Zunächst ist dazu festzustellen, dass es sich um Exportwerte in US$ handelt und dass wir hier nicht nur den Weizen als Rohstoff für die Nahrungsmittelversorgung sehen, sondern auch aus Weizen verarbeitete Endprodukte. Gerade letztere sind aber hochpreisiger. Schaut man hingegen auf die Exportmengen und nicht die Werte in US$, so erkennt man bereits ein ganz anderes Bild (Tabelle 1): Hier liegt Russland mit mehr als 32 Millionen Tonnen mit Abstand an der Spitze. Gefolgt von Nordamerika (USA 28 Millionen und Kanada 24 Millionen) sowie dann gleichauf in Europa Frankreich sowie eben die Ukraine mit ca. 20 Millionen Tonnen. Leider sind aber auch diese Mengen bezogen auf Weizen und Weizenprodukte.

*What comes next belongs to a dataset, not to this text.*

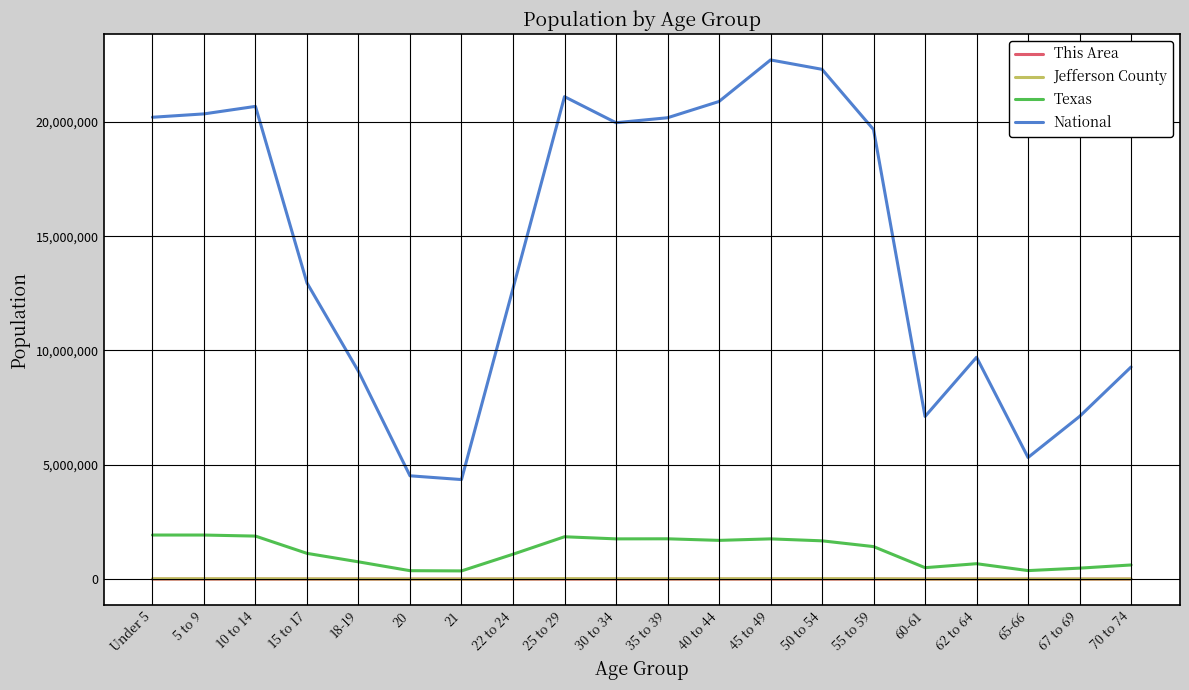

Which series has the largest total across all categories?

National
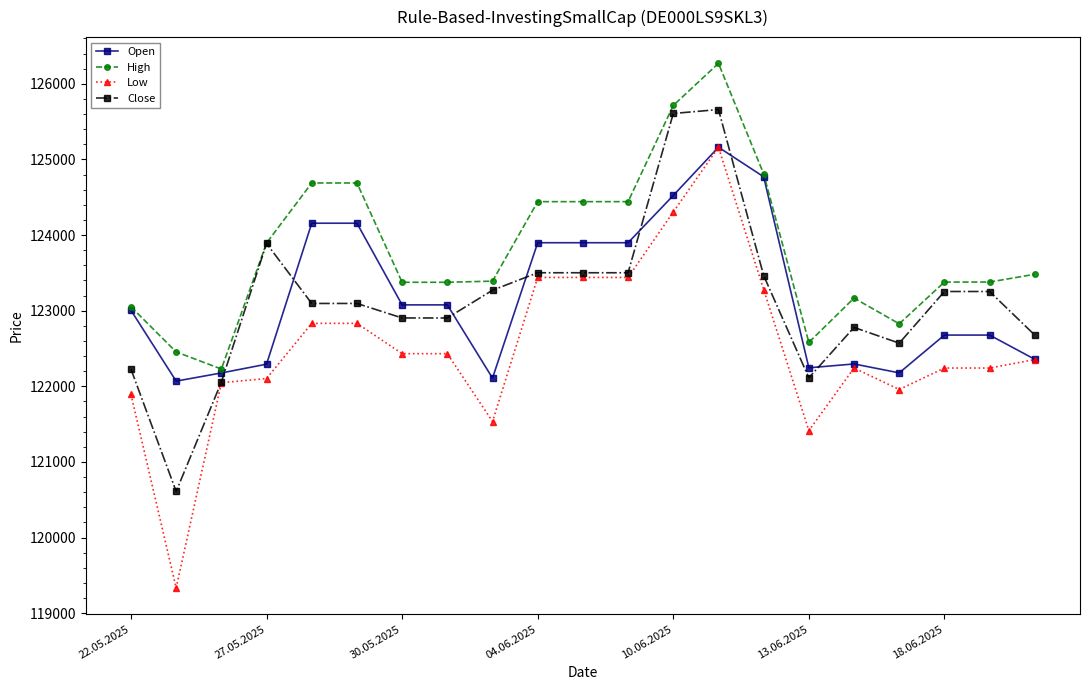

Which series has the largest total across all categories?

High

Die Quelle all dieser Daten ist die „UN Food and Agriculture Organization (FAO)“. Ein Fundus an Informationen, aus denen man jede Desinformation generieren kann. Es geht nämlich weder um die Weltmärkte – niemand behauptet drohende Hungersnöte in Nordamerika oder Europa – und es geht auch nicht um Weizenprodukte. Diese Darstellungen sind also inhaltlich richtig, aber zumindest von denen, die sie in diesem Kontext ursprünglich so verbreiten, absichtlich falsch genutzt.

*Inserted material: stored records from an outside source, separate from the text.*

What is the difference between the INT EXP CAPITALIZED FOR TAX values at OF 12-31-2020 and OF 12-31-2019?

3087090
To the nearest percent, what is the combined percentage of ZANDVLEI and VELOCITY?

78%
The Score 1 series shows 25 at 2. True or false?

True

Our World in Data hat sich die Mühe gemacht, aus diesen Daten spezielle Versorgungswege herauszurechnen. Auch das sind leider noch Weizen und Weizenprodukte. Die UN selbst weist in ihren textlichen Reports bereits darauf hin, dass insbesondere die hochwertigeren Weizenprodukte vor allem in Nordamerika, Asien und Europa gehandelt werden, weshalb die für die Frage drohender Hungersnöte aufgrund von ausbleibenden Lieferungen an Weizen selbst keine Rolle spielen. Es gibt dazu aber bisher keine abgegrenzten Daten.
Man darf aber davon ausgehen, dass die Karten von Our World in Data bereits genug aussagen. Wir sehen hier die Anteile von Importen aus der Ukraine (Chart 2) und Russland (Chart 3) an der nationalen Versorgung mit Weizen und Weizenprodukten in einer Weltkarte. Wenn man zugleich zur Kenntnis nimmt, dass die Nahrungsmittelversorgung in Afrika und auch in ärmeren Teilen Asiens auf Kante genäht ist, darf man ablesen, dass in diesen Regionen alle gelb markierten und erst recht die dunkler gefärbten Länder durch existentielle Hungersnöte bedroht sind. Das gilt demnach bereits für die Störungen der ukrainischen Lieferungen, aber in gewaltigem Umfang erst recht, falls Russland die Exporte – aus rein eigener Entscheidung – drosseln sollte.
Wer das mit wertebasierten Weltmarktanteilen der Ukraine negiert, sollte sich sehr genau selbst prüfen, warum er das tut. Es ist nämlich sehr wahrscheinlich, dass solche – teilweise ja korrekten – Informationen unmittelbar aus den diesbezüglich sehr gut organisierten russischen Desinformationsfabriken stammen. Niemand sollte sich diese Narrative zu eigen machen, auch nicht in kleineren einzelnen Details. Jede weitere Verbreitung in entsprechenden Kontexten – sei es auch mit Begriffen „man muss aber auch sehen, dass“ – sind letztlich nur Fortsetzung der gewollten Desinformation.
Tatsache ist, dass insbesondere Afrika, Schwerpunkt Nordafrika, bereits durch die Störungen der ukrainischen Lieferungen durch massive Hungersnöte bedroht ist. Wenn russische Lieferungen zusätzlich gekürzt werden, sehen wir eine Katastrophe. Dazu sollte man auch erkennen, dass dieselbe Desinformation Russlands sehr systematisch in Afrika selbst eingesetzt wird. Auch dort wird das Narrativ der ukrainischen Nazis verbreitet, die Afrika die Nahrung weg nehmen. Das funktioniert dort nicht schlechter als bei uns und es ist ein sehr gut aufgestelltes System.
Niemand sollte es bedienen, egal, ob die jeweils genutzte Information stimmt oder nicht. Eine Information hat immer einen Kontext und sie wirkt in diesem. Daher gehört es zu jeder Verwendung, das insgesamt zu beachten. Auch und gerade wenn sie wahr ist.